ICD-10 Code H18.50 – Unspecified hereditary corneal dystrophies (2026): Diagnosis, Symptoms & Billing Guide

The ICD-10 code for Unspecified hereditary corneal dystrophies is H18.50.
2026 ICD-10-CM Diagnosis Code H18.50 – Unspecified hereditary corneal dystrophies

What it is

This code identifies a hereditary corneal dystrophy when the specific subtype is not documented. It applies to inherited, usually bilateral corneal disorders that affect the corneal tissue without naming a more precise diagnosis.

Clinical signs

Clinical features vary; refer to documentation. Findings may include corneal clouding, deposits, opacities, recurrent erosions, or reduced vision, depending on the inherited dystrophy type.

When to use this code

Use H18.50 when the provider documents a hereditary corneal dystrophy but does not specify the exact subtype.
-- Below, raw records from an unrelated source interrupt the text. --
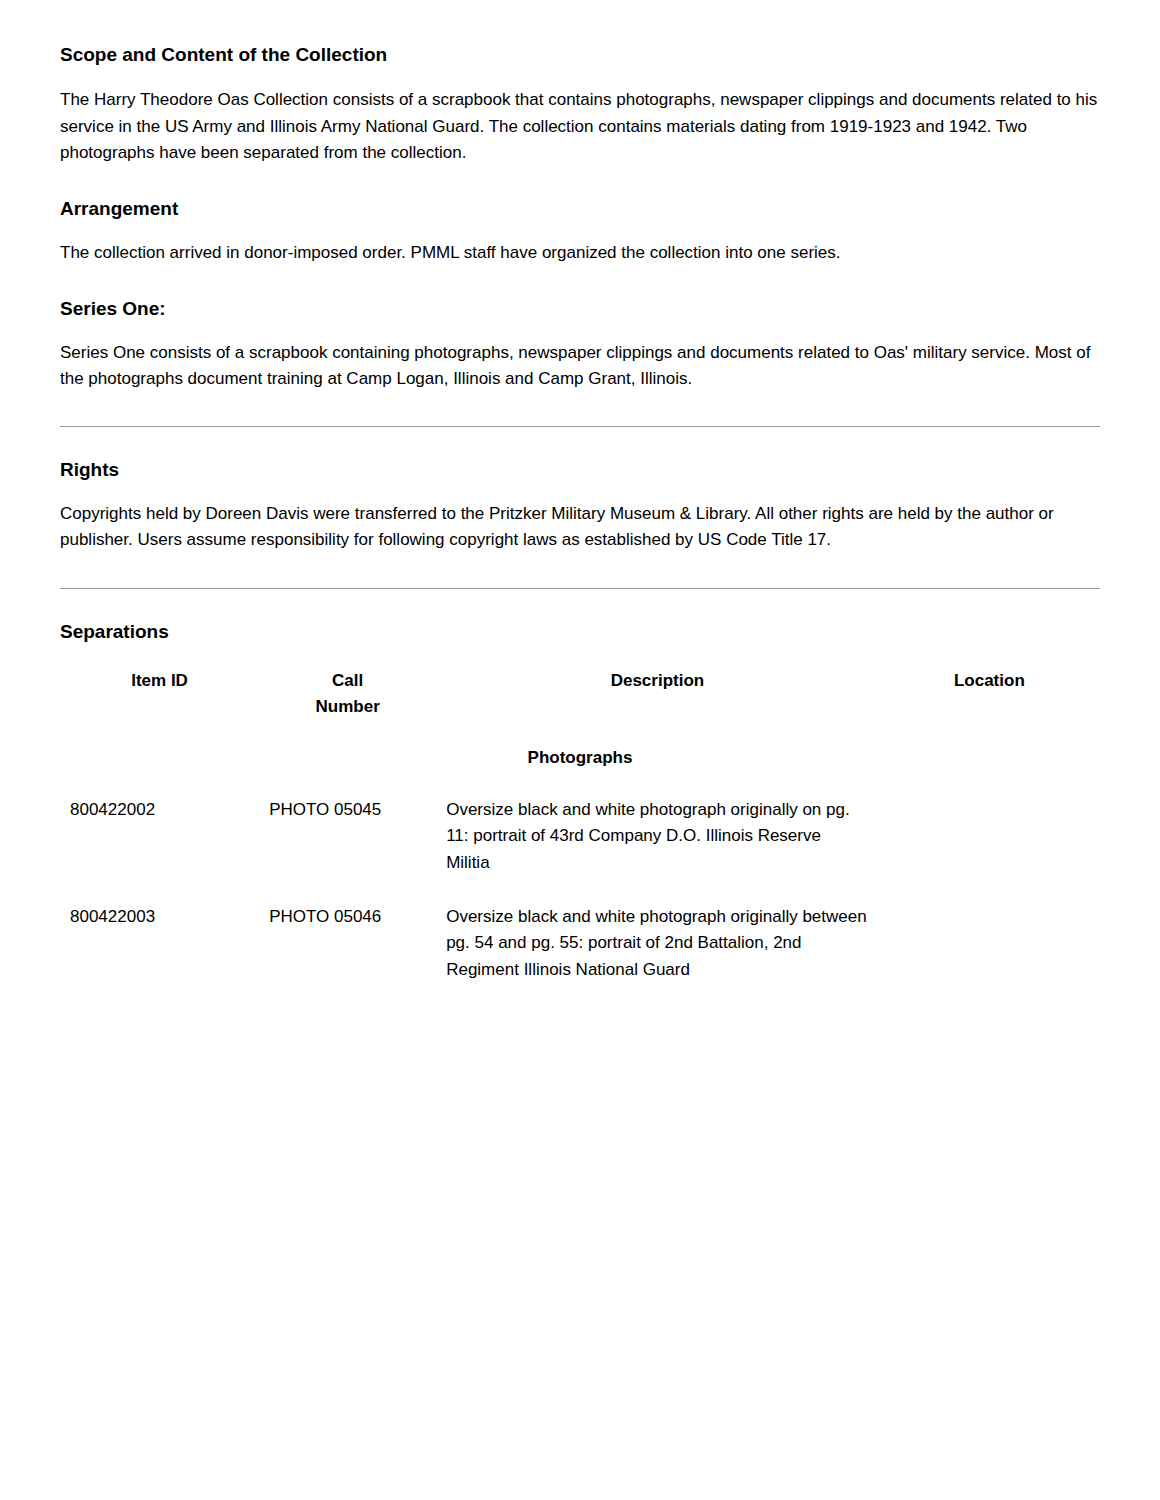Scope and Content of the Collection
The Harry Theodore Oas Collection consists of a scrapbook that contains photographs, newspaper clippings and documents related to his service in the US Army and Illinois Army National Guard. The collection contains materials dating from 1919-1923 and 1942. Two photographs have been separated from the collection.
Arrangement
The collection arrived in donor-imposed order. PMML staff have organized the collection into one series.
Series One:
Series One consists of a scrapbook containing photographs, newspaper clippings and documents related to Oas' military service. Most of the photographs document training at Camp Logan, Illinois and Camp Grant, Illinois.
Rights
Copyrights held by Doreen Davis were transferred to the Pritzker Military Museum & Library. All other rights are held by the author or publisher. Users assume responsibility for following copyright laws as established by US Code Title 17.
Separations
| Item ID | Call Number | Description | Location |
| --- | --- | --- | --- |
| Photographs |
| 800422002 | PHOTO 05045 | Oversize black and white photograph originally on pg. 11: portrait of 43rd Company D.O. Illinois Reserve Militia | |
| 800422003 | PHOTO 05046 | Oversize black and white photograph originally between pg. 54 and pg. 55: portrait of 2nd Battalion, 2nd Regiment Illinois National Guard | |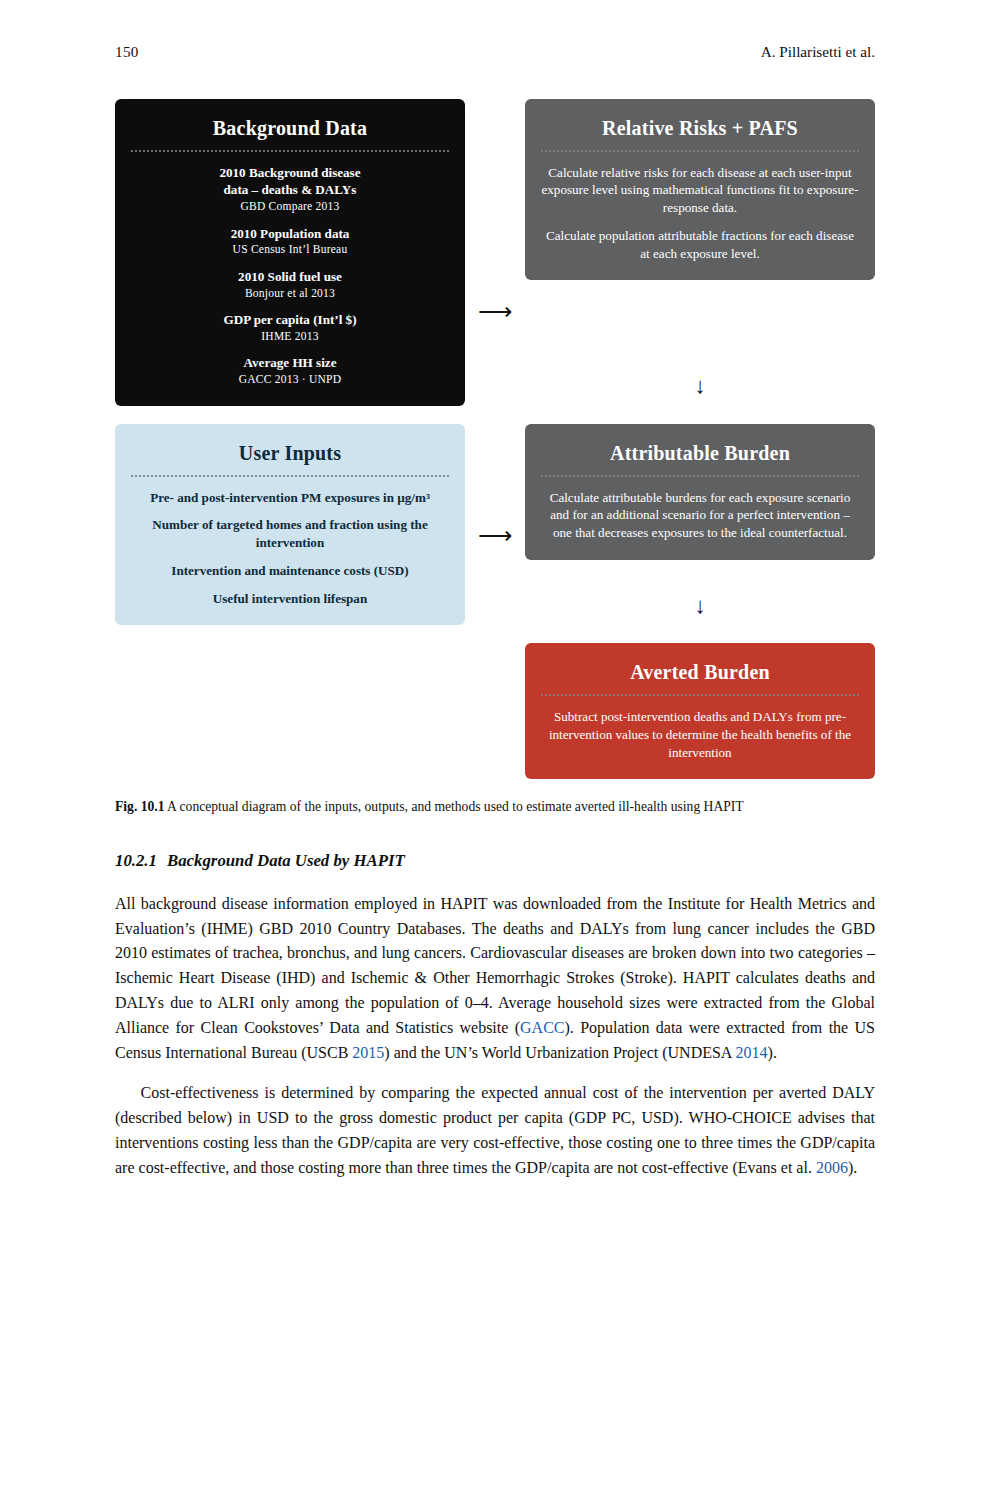150 A. Pillarisetti et al.
Background Data
2010 Background disease
data – deaths & DALYs GBD Compare 2013
2010 Population data US Census Int’l Bureau
2010 Solid fuel use Bonjour et al 2013
GDP per capita (Int’l $) IHME 2013
Average HH size GACC 2013 · UNPD
⟶
Relative Risks + PAFS
Calculate relative risks for each disease at each user-input exposure level using mathematical functions fit to exposure-response data.
Calculate population attributable fractions for each disease at each exposure level.
↓
User Inputs
Pre- and post-intervention PM exposures in µg/m³
Number of targeted homes and fraction using the intervention
Intervention and maintenance costs (USD)
Useful intervention lifespan
⟶
Attributable Burden
Calculate attributable burdens for each exposure scenario and for an additional scenario for a perfect intervention – one that decreases exposures to the ideal counterfactual.
↓
Averted Burden
Subtract post-intervention deaths and DALYs from pre-intervention values to determine the health benefits of the intervention
Fig. 10.1 A conceptual diagram of the inputs, outputs, and methods used to estimate averted ill-health using HAPIT
10.2.1 Background Data Used by HAPIT
All background disease information employed in HAPIT was downloaded from the Institute for Health Metrics and Evaluation’s (IHME) GBD 2010 Country Databases. The deaths and DALYs from lung cancer includes the GBD 2010 estimates of trachea, bronchus, and lung cancers. Cardiovascular diseases are broken down into two categories – Ischemic Heart Disease (IHD) and Ischemic & Other Hemorrhagic Strokes (Stroke). HAPIT calculates deaths and DALYs due to ALRI only among the population of 0–4. Average household sizes were extracted from the Global Alliance for Clean Cookstoves’ Data and Statistics website (GACC). Population data were extracted from the US Census International Bureau (USCB 2015) and the UN’s World Urbanization Project (UNDESA 2014).
Cost-effectiveness is determined by comparing the expected annual cost of the intervention per averted DALY (described below) in USD to the gross domestic product per capita (GDP PC, USD). WHO-CHOICE advises that interventions costing less than the GDP/capita are very cost-effective, those costing one to three times the GDP/capita are cost-effective, and those costing more than three times the GDP/capita are not cost-effective (Evans et al. 2006).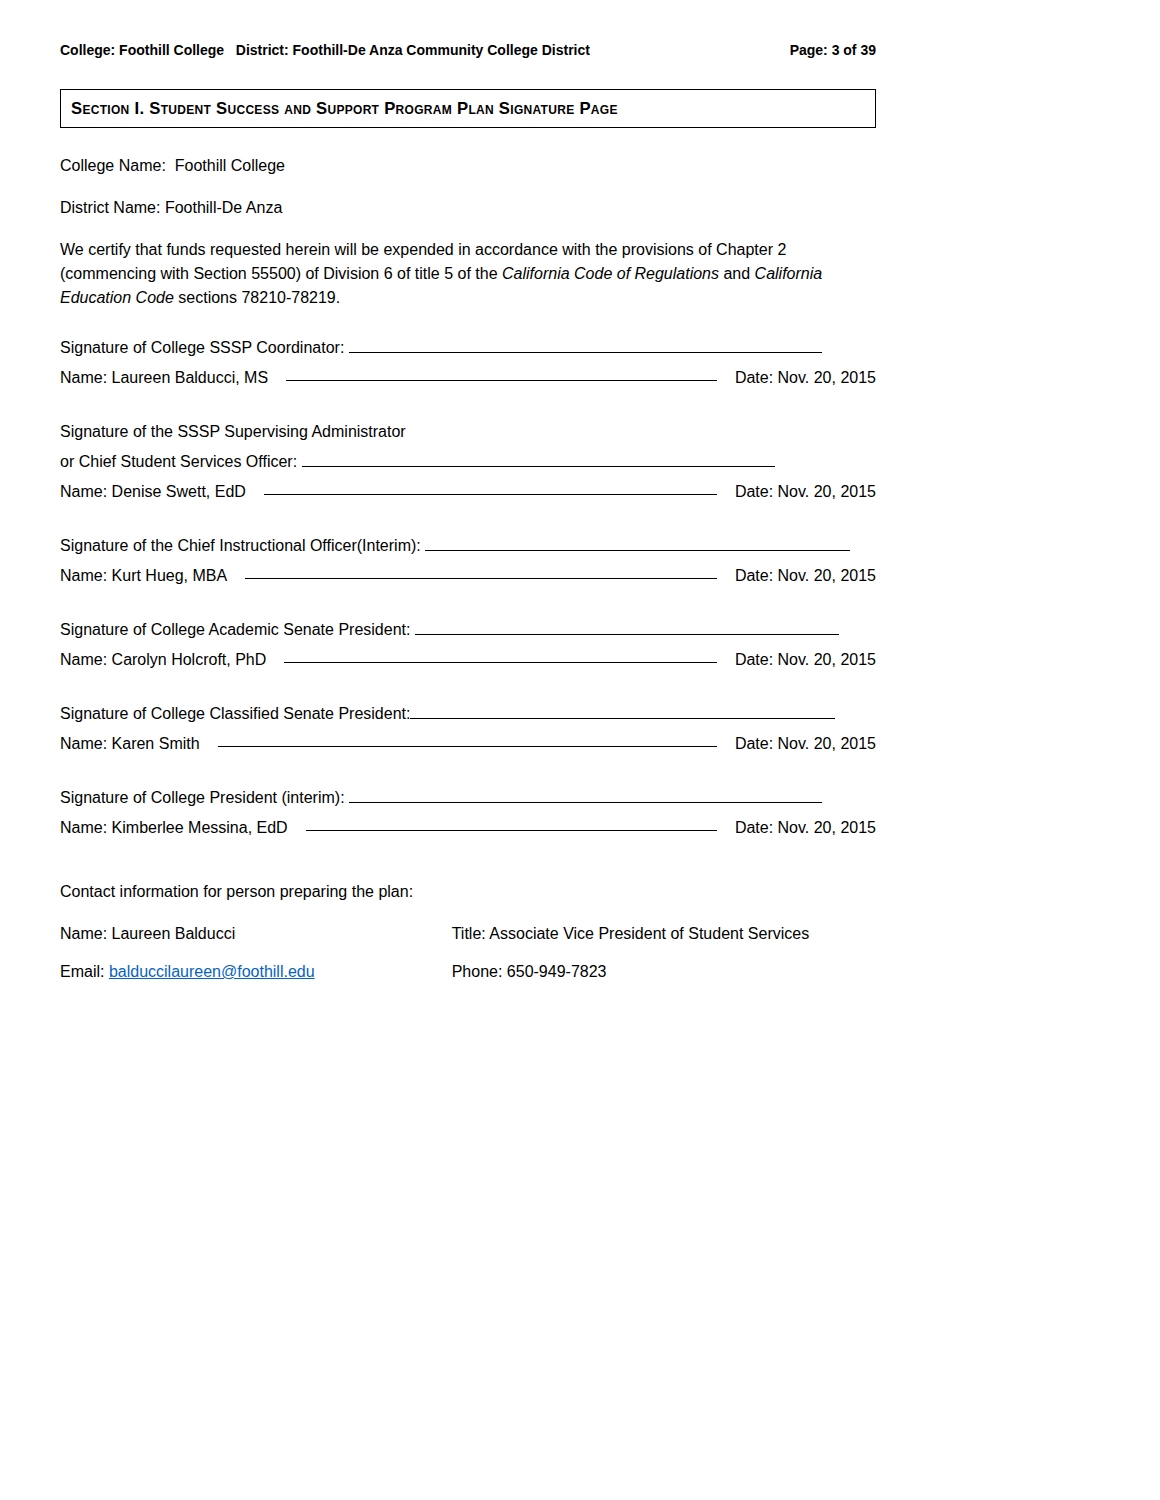College: Foothill College District: Foothill-De Anza Community College District
Page: 3 of 39
Section I. Student Success and Support Program Plan Signature Page
College Name: Foothill College
District Name: Foothill-De Anza
We certify that funds requested herein will be expended in accordance with the provisions of Chapter 2 (commencing with Section 55500) of Division 6 of title 5 of the California Code of Regulations and California Education Code sections 78210-78219.
Signature of College SSSP Coordinator:
Name: Laureen Balducci, MS Date: Nov. 20, 2015
Signature of the SSSP Supervising Administrator
or Chief Student Services Officer:
Name: Denise Swett, EdD Date: Nov. 20, 2015
Signature of the Chief Instructional Officer(Interim):
Name: Kurt Hueg, MBA Date: Nov. 20, 2015
Signature of College Academic Senate President:
Name: Carolyn Holcroft, PhD Date: Nov. 20, 2015
Signature of College Classified Senate President:
Name: Karen Smith Date: Nov. 20, 2015
Signature of College President (interim):
Name: Kimberlee Messina, EdD Date: Nov. 20, 2015
Contact information for person preparing the plan:
Name: Laureen Balducci
Title: Associate Vice President of Student Services
Email: balduccilaureen@foothill.edu
Phone: 650-949-7823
It is also appropriate when the record confirms a familial corneal dystrophy and the chart lacks enough detail for a more specific code. Check documentation if laterality or subtype is clarified.

Do not use for

Do not use this code for nonhereditary corneal disease, corneal scars, or infectious keratitis. If the subtype is documented, code the more specific hereditary corneal dystrophy instead.

Coding tip

Query for the exact corneal dystrophy type whenever the note says only “corneal dystrophy” or “familial corneal opacity.”